Urso'nun çizgisi bu nedenle yönetimde bir değişiklik öngörüyor: “Mürettebatı değiştirerek gidişatı tersine çevirmeyi planlıyoruz – Senato'da şunları söyledi: Eski rekabetçi Ilva'yı, İtalyan çelik fabrikalarının kullandığı yeşil teknolojiyle yeniden inşa etmeye kararlıyız. Avrupa zaten meşgul”. Endüstriyel krizin rakamlarını hatırlattı: “Fabrika ciddi bir kriz durumunda. Üretim, 2022'de olduğu gibi 2023'te de 3 milyon tonun altında kalacak, yani 4 milyon olması gereken minimum hedefin çok altında, sonra bu yıl 5 milyona çıkacak” dedi.
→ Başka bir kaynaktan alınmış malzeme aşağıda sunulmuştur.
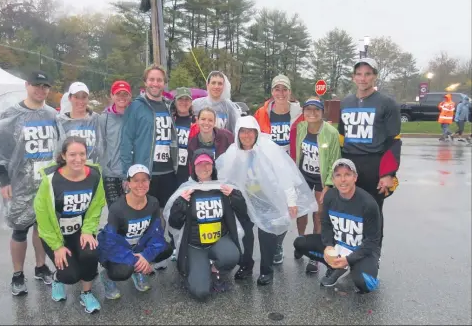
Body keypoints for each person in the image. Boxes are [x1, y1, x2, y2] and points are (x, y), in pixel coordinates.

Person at [216, 116, 317, 285]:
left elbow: (285, 174)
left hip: (266, 197)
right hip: (243, 199)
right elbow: (223, 175)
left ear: (256, 132)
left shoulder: (268, 148)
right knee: (245, 234)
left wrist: (291, 201)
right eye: (243, 131)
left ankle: (266, 270)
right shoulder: (233, 151)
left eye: (250, 131)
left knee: (267, 234)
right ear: (237, 133)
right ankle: (246, 265)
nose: (246, 135)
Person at [0, 70, 58, 295]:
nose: (41, 90)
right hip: (21, 183)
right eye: (37, 85)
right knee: (20, 230)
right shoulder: (12, 114)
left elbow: (58, 147)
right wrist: (3, 180)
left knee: (42, 228)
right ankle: (17, 274)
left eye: (45, 86)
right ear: (27, 85)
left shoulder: (51, 114)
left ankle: (41, 267)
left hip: (46, 182)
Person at [33, 136, 105, 313]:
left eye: (82, 154)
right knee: (70, 275)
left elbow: (96, 206)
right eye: (72, 154)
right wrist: (57, 246)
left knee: (90, 255)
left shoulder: (94, 175)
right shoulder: (50, 180)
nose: (78, 159)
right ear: (64, 155)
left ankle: (86, 293)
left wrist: (88, 230)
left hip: (80, 232)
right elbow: (42, 217)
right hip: (56, 236)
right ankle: (58, 278)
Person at [164, 149, 245, 300]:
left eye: (207, 163)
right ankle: (199, 269)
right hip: (195, 246)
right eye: (199, 164)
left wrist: (235, 197)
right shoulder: (186, 189)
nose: (203, 167)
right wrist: (179, 206)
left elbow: (243, 212)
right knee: (200, 292)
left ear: (213, 166)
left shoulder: (222, 188)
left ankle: (215, 269)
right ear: (193, 168)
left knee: (232, 256)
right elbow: (173, 224)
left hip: (218, 241)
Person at [338, 58, 401, 249]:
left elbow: (394, 140)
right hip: (349, 163)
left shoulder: (387, 103)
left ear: (375, 76)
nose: (363, 78)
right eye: (358, 74)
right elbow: (341, 137)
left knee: (372, 212)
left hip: (374, 164)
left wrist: (388, 174)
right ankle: (349, 252)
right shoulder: (346, 102)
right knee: (348, 212)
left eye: (367, 74)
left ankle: (373, 256)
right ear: (353, 77)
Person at [293, 158, 382, 293]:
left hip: (360, 251)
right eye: (338, 175)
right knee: (300, 242)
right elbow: (326, 223)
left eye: (347, 174)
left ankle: (359, 266)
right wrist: (329, 246)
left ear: (355, 177)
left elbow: (372, 241)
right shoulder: (330, 196)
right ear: (333, 179)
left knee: (366, 284)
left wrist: (349, 259)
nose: (343, 180)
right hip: (338, 245)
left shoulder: (368, 204)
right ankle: (335, 267)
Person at [98, 164, 173, 298]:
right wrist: (136, 260)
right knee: (123, 271)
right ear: (128, 183)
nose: (140, 184)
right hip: (119, 251)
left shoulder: (153, 203)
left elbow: (157, 234)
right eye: (136, 180)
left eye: (144, 180)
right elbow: (110, 242)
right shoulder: (117, 208)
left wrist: (145, 256)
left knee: (166, 248)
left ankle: (138, 270)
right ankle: (108, 276)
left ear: (149, 182)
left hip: (139, 248)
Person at [254, 74, 303, 265]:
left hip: (289, 169)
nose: (281, 93)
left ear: (290, 92)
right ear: (272, 92)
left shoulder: (299, 113)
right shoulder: (262, 113)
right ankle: (269, 245)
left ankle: (278, 245)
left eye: (284, 89)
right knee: (268, 209)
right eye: (277, 89)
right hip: (267, 169)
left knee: (285, 210)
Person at [289, 97, 341, 273]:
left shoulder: (331, 133)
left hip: (321, 178)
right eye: (308, 109)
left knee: (319, 213)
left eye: (316, 110)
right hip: (303, 175)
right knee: (302, 210)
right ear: (303, 112)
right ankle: (301, 242)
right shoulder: (300, 128)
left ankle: (314, 254)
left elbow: (335, 160)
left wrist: (328, 185)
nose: (312, 113)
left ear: (322, 112)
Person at [120, 64, 178, 210]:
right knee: (142, 214)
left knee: (165, 214)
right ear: (145, 82)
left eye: (159, 80)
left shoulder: (169, 107)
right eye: (151, 79)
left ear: (164, 83)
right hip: (145, 173)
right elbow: (126, 141)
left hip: (168, 172)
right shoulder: (136, 107)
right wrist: (127, 173)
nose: (155, 83)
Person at [99, 80, 133, 206]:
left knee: (131, 212)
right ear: (112, 95)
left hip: (131, 172)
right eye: (118, 94)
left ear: (130, 96)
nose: (122, 97)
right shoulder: (104, 118)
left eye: (125, 94)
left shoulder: (135, 116)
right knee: (115, 212)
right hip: (111, 174)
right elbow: (100, 144)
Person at [56, 82, 103, 164]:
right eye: (76, 97)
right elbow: (58, 150)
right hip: (69, 170)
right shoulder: (61, 121)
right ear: (70, 98)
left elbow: (102, 146)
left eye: (84, 97)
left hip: (92, 171)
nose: (80, 101)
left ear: (87, 99)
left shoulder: (96, 119)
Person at [171, 87, 195, 186]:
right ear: (175, 101)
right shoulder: (169, 120)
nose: (183, 102)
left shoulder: (195, 122)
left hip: (187, 171)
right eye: (180, 99)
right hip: (169, 171)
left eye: (187, 99)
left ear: (191, 102)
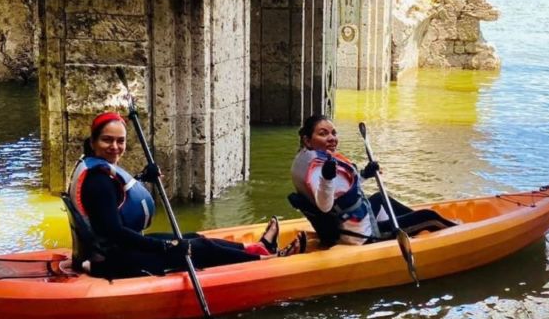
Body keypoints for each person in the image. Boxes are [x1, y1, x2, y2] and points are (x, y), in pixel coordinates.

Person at [68, 112, 300, 279]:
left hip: (112, 251)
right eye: (107, 140)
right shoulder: (97, 182)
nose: (115, 146)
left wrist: (141, 177)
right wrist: (166, 248)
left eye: (121, 141)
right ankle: (270, 261)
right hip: (115, 261)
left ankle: (257, 248)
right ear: (93, 142)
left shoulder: (96, 170)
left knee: (194, 235)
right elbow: (115, 232)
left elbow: (112, 201)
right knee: (198, 248)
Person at [289, 114, 454, 248]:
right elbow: (325, 205)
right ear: (307, 140)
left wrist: (364, 174)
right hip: (361, 236)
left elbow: (342, 192)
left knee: (380, 198)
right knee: (430, 216)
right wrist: (327, 178)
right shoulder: (320, 169)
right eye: (323, 134)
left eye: (333, 133)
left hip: (343, 223)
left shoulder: (305, 159)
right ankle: (455, 231)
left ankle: (415, 226)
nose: (332, 138)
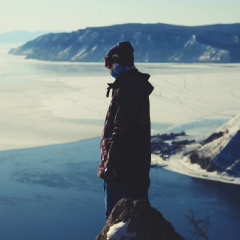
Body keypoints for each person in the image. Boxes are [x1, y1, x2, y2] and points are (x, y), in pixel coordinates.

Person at [97, 41, 154, 218]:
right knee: (138, 221)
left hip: (122, 172)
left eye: (109, 64)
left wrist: (111, 167)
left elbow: (122, 131)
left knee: (118, 223)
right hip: (137, 169)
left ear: (119, 61)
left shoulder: (127, 90)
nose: (108, 69)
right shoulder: (135, 87)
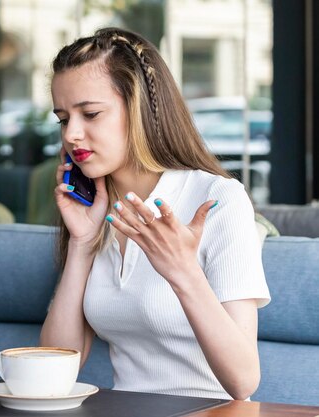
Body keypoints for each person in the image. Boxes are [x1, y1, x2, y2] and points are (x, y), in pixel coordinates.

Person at [39, 27, 270, 401]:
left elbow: (244, 382)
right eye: (64, 119)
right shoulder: (97, 210)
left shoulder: (217, 199)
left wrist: (183, 271)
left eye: (91, 114)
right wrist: (81, 244)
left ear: (140, 108)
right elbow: (53, 366)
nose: (72, 135)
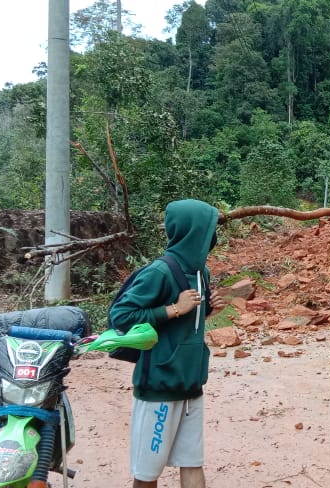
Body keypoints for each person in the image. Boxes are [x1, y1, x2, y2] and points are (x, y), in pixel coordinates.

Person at [109, 199, 226, 488]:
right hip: (159, 387)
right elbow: (120, 316)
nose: (213, 236)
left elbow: (188, 322)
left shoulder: (201, 273)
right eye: (209, 228)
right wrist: (173, 309)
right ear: (192, 231)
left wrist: (207, 309)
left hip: (191, 385)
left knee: (192, 463)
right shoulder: (158, 272)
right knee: (148, 474)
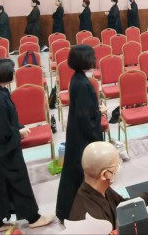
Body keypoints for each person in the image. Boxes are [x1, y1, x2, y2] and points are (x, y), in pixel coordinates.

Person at [0, 58, 53, 232]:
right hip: (2, 149)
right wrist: (18, 132)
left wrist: (18, 127)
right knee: (18, 181)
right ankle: (33, 217)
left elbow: (7, 120)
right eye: (11, 71)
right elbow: (2, 130)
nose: (13, 73)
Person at [55, 45, 106, 221]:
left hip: (77, 133)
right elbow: (86, 117)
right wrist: (98, 112)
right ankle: (70, 212)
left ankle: (68, 211)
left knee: (74, 172)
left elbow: (84, 109)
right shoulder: (82, 83)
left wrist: (96, 109)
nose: (94, 60)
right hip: (82, 137)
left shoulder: (78, 79)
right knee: (78, 173)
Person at [68, 142, 148, 223]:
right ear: (105, 174)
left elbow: (123, 204)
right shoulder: (90, 216)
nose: (119, 168)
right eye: (116, 165)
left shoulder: (100, 188)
Ve bu temelde şöyle saldırdı: ” Planlananların hiçbiri gerçekleşmedi. İstihdam seviyeleri ve endüstriyel yeniden faaliyete geçme konusunda verilen taahhütlerin hiçbiri tutulmadı.”
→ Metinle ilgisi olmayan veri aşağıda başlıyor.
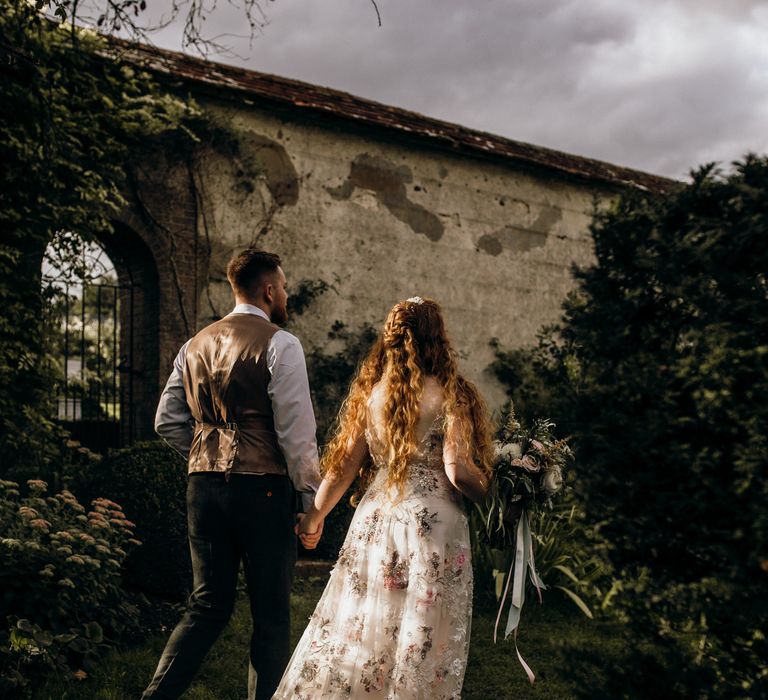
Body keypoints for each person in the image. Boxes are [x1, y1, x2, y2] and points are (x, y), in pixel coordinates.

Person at [279, 296, 493, 699]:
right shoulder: (450, 394)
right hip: (432, 525)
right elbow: (458, 470)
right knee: (422, 630)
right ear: (436, 337)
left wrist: (313, 517)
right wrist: (496, 491)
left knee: (366, 621)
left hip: (377, 519)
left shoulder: (374, 395)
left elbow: (342, 468)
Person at [143, 248, 322, 700]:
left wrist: (205, 453)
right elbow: (296, 434)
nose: (285, 293)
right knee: (271, 613)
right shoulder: (282, 344)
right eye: (282, 286)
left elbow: (167, 419)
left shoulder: (194, 344)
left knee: (207, 605)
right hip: (261, 491)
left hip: (202, 487)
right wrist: (310, 501)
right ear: (268, 289)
“Güçlü dengesiz” hissedarlar anlaşmaları


Urso daha sonra geçmişin kararlarına geri döndü ve hikayenin belirli bir anını işaret etti: “Suç kalkanının kaldırılmasına ilişkin karar, ArcelorMittal'i hükümete karşı güçlü bir konuma getirdi. Siteyi terk etme tehdidiyle karşı karşıya kaldı ve alternatiflerin yokluğunda, Mart 2020'de Conte 2 Hükümeti, bakan Patuanelli, Fransız-Hintli yatırımcılarla, Invitalia'nın %38'lik katılımla ve özel kuruluş lehine son derece dengesiz hissedar anlaşmalarının imzalanmasıyla Acciaierie d'Italia'nın doğacağı yeni bir müzakereye başlıyor. Leonin bir örtmece olduğu için – Urso belirtiyor – Ulusal çıkarları önemseyen hiç kimse bu tür bir anlaşmayı imzalamazdı. Endüstriyel dinamikleri bilen hiç kimse bu koşulları asla kabul etmezdi.”
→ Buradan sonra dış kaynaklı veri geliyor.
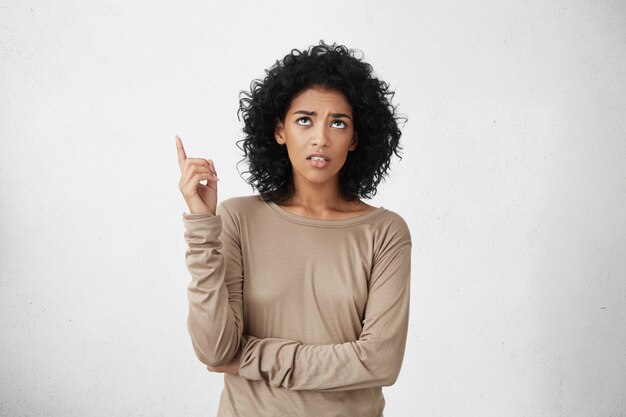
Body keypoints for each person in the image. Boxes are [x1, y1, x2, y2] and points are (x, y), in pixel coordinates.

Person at [175, 41, 412, 417]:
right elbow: (215, 350)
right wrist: (203, 225)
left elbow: (379, 362)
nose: (321, 137)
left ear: (354, 138)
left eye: (338, 122)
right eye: (305, 119)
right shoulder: (238, 218)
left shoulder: (384, 232)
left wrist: (249, 356)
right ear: (279, 130)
Boccia saldırıları: “Urso'nun ihmalleri”


Senato'daki PD grup başkanı Francesco Boccia'nın Urso'nun raporunun ardından yaptığı yorum sertti: “Bugün bir dizi ihmale düştü – Boccia'ya saldırıyor – Sağ her zaman diğer tarafta, taraftaydı. Taranto vatandaşlarının sağlığı için mücadele ederken ve yeşil bir değişim istediğimizde Riva'ların ve onun kirlettiği yerlerin.” Boccia için, “bugün ilk kez bu Yönetici, işçilere hangi seçimleri yapacağını açıklama sorumluluğuna sahip. “Urso, kamulaştırma ve olağanüstü yönetim gibi birbiriyle çelişen ve varlıklarını yurt dışına taşıyan özel bir kuruluşun çıkarlarıyla karşı karşıya olan bir dizi hipotezi sıraladı. Eğer olağanüstü bir yönetim olması gerekiyorsa, sorunsuz bir geçişi garanti altına almak için, özel bir fonda en az 1 milyar dolar bulundurulmalıdır.” Sonuç olarak “Kabul edilemez olan, ihmalleriniz ve bölünmelerinizdir: Biz üç farklı görüş duyduk. Çok ciddi eksikliklerle üç bakan var ve bugün Parlamento'ya, ülkeye ve işçilere netlik borçlusunuz”.

Calderone: “İstihdama azami dikkat”


Bakan Marina Elvira Calderone ayrıca Eyalet Çalışma Genel Danışmanları oturum aralarında Ilva hakkında konuştu ve “istihdam sonuçları ve istihdam havuzunu korumak için almamız gereken tüm eylemlerin öncelikler olduğunu” söyledi. Ve şunu da ekledi: “En büyük dikkatimizin tam olarak işçilerin becerilerini dağıtmamak ve elbette Taranto fabrikasından başlayarak diğer tüm üretim birimlerine de bakarak daha geniş anlamda tüm Ilva işçilerini korumak olduğunu” ekledi.